Katie Bull | All Hot Bodies Radiate

by Jeff Becker

Katie Bull’s new album, The Katie Bull Group Project, All Hot Bodies Radiate feels like the Tori Amos of jazz.  Bull born in New York City, and raised in the West Village has an unabashed approach to jazz. Her father who played piano used to let her tag along to gigs and various jam sessions, as well as run around on the edges of the dance floors where he was teaching modern dance at NYU. This free spirit certainly has transferred to Bull’s freedom of expression through her music.

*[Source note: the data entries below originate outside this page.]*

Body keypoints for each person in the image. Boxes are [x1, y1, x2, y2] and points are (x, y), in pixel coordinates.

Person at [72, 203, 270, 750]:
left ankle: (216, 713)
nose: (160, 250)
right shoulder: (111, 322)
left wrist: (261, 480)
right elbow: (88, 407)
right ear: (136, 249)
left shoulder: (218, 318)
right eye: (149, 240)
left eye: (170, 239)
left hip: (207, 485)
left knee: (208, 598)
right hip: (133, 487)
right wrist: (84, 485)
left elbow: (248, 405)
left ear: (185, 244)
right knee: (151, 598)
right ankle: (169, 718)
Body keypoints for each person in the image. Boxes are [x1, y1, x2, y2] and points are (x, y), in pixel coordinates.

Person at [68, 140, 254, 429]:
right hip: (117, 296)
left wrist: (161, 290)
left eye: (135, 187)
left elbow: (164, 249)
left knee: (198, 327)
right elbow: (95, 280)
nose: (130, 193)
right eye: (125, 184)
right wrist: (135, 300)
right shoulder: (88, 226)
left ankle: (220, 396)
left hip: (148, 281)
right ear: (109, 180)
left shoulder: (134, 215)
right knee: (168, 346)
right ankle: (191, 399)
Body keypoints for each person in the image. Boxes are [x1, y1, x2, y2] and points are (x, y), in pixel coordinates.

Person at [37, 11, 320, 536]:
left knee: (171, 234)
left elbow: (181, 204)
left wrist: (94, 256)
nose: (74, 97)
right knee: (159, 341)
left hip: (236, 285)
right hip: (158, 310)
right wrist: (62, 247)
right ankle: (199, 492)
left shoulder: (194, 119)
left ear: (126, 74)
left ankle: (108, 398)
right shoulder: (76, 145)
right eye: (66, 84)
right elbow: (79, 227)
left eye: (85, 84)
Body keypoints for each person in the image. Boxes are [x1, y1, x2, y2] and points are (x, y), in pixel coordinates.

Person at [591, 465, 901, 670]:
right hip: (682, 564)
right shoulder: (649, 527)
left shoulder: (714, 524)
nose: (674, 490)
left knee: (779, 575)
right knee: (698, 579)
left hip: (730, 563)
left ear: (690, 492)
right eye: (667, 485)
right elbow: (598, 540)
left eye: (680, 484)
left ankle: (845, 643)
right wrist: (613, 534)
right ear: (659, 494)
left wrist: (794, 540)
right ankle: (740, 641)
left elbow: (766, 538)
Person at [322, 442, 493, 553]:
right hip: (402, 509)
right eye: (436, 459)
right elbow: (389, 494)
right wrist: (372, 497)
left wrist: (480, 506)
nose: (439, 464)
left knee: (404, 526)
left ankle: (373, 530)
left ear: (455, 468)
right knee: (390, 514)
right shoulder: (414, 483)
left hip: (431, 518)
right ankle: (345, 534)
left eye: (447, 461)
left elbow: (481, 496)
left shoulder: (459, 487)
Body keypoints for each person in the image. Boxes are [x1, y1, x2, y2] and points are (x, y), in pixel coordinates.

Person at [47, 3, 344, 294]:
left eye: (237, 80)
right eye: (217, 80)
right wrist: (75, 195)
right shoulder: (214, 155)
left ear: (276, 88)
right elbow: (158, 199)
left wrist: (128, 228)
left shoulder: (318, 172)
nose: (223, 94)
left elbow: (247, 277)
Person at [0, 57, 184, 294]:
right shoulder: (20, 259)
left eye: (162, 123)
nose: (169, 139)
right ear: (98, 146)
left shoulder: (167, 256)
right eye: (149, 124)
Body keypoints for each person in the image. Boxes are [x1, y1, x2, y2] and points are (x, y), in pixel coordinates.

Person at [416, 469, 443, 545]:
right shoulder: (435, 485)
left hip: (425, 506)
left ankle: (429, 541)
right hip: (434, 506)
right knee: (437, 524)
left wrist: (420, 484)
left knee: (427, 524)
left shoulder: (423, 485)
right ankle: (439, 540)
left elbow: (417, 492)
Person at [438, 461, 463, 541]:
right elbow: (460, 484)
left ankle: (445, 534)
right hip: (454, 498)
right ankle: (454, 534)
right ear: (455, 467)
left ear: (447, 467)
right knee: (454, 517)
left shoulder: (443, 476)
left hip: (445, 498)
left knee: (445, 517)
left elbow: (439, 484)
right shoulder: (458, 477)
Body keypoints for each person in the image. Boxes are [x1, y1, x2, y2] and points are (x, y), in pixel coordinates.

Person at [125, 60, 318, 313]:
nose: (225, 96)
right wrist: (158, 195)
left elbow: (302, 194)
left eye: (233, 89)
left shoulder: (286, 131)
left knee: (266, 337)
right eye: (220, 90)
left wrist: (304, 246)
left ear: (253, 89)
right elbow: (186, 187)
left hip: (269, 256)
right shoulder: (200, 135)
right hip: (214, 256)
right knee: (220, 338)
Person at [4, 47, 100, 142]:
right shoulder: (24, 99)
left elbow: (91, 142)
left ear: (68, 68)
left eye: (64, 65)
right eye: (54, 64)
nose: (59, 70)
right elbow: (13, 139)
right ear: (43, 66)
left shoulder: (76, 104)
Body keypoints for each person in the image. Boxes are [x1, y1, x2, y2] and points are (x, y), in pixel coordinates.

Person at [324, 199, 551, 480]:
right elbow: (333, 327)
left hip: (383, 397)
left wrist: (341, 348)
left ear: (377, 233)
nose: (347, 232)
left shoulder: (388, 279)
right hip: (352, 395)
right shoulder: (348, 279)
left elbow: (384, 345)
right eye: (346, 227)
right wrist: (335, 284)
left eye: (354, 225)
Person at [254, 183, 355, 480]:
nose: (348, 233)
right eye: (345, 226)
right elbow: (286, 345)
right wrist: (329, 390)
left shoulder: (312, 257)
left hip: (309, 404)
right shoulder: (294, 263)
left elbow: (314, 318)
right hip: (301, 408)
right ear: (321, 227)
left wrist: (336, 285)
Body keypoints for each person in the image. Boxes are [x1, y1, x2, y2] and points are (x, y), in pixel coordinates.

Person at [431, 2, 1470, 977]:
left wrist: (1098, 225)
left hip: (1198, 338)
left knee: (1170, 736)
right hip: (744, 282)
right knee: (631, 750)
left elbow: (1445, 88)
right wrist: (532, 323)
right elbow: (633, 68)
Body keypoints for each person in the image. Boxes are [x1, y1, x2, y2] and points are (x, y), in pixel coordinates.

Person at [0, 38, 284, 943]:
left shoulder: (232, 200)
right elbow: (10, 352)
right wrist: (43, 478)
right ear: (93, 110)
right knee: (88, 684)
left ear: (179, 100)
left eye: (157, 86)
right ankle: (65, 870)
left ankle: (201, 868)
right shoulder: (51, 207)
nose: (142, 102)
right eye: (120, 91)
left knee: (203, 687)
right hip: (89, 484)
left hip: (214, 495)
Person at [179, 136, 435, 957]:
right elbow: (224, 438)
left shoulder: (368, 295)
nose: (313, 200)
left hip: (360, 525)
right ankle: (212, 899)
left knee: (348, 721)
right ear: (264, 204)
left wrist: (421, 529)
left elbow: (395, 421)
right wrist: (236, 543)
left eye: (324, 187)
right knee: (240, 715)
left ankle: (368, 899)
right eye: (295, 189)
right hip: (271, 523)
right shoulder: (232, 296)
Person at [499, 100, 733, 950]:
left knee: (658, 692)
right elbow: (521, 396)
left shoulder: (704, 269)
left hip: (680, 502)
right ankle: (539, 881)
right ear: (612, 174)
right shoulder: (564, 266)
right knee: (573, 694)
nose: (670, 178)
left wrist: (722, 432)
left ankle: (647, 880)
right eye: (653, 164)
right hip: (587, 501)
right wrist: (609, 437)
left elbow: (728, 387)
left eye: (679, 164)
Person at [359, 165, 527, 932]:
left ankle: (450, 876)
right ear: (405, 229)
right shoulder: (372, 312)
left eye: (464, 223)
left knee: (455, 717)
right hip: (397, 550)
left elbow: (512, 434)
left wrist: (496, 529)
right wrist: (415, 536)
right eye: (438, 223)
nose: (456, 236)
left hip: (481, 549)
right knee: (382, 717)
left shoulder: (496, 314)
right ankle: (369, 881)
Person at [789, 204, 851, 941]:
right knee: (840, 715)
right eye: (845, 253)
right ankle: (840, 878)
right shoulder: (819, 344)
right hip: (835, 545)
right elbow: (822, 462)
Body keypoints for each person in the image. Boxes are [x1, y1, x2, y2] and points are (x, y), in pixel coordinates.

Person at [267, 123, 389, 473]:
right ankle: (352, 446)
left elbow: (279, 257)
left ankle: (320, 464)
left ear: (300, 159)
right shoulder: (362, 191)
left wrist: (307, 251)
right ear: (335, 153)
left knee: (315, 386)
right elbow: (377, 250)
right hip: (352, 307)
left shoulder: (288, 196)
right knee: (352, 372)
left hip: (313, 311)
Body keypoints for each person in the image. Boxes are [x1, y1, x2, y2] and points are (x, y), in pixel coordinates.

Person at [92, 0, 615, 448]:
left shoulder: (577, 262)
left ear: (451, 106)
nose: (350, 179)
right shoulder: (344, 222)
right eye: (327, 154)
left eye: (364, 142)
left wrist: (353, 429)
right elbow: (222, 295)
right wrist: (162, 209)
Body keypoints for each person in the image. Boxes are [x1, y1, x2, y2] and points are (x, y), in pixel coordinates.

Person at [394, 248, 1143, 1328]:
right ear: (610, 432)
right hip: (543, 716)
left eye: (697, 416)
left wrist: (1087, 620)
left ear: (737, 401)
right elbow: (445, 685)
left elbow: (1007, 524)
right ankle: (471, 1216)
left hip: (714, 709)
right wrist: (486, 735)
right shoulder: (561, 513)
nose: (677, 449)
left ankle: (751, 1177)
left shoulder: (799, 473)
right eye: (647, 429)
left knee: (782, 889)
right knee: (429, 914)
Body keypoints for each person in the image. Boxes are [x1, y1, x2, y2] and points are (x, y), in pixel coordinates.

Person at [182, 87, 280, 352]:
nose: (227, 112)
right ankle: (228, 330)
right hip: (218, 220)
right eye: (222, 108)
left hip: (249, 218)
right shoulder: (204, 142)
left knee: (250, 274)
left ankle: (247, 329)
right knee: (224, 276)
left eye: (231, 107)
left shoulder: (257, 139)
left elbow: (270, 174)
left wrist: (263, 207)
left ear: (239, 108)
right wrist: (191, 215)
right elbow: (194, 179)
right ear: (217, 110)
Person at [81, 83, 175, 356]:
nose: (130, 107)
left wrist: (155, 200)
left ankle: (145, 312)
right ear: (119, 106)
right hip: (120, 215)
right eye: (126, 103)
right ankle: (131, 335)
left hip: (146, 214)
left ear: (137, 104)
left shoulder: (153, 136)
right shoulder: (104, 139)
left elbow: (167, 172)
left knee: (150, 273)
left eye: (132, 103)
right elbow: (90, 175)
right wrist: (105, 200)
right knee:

“The Crazy Poet Song,” is exactly what is sounds like.  Bull has a way with words, that borders on the avant slant, and certainly is bubbling with quick wit and poignancy.  On this tune, Bull approaches the tune with more of a spoken word lilt versus a full throttle vocal approach. Whereas “Venus on the A-Train,” features Bull in more of a reverent approach and singing about the perils of today modern world.

“Ding Done the Witch is Dead,” has the air of vibrational pull, with elongated notes, deep tones from the bass, and flurries of improvisational chaos.  Bull injects moments of scatting with spot on jazz rhythm and chant like calls.  While her bandmates colorize the track with a variable cornucopia of textures.

The album features twelve original compositions and two American Songbook explorations Harold Arlen’s “Ding Dong the Witch Is Dead” and Rodgers & Hammerstein’s “If I Loved You.” This is an album for the vocal jazz fan that relishes the outlying envelope of improvisation.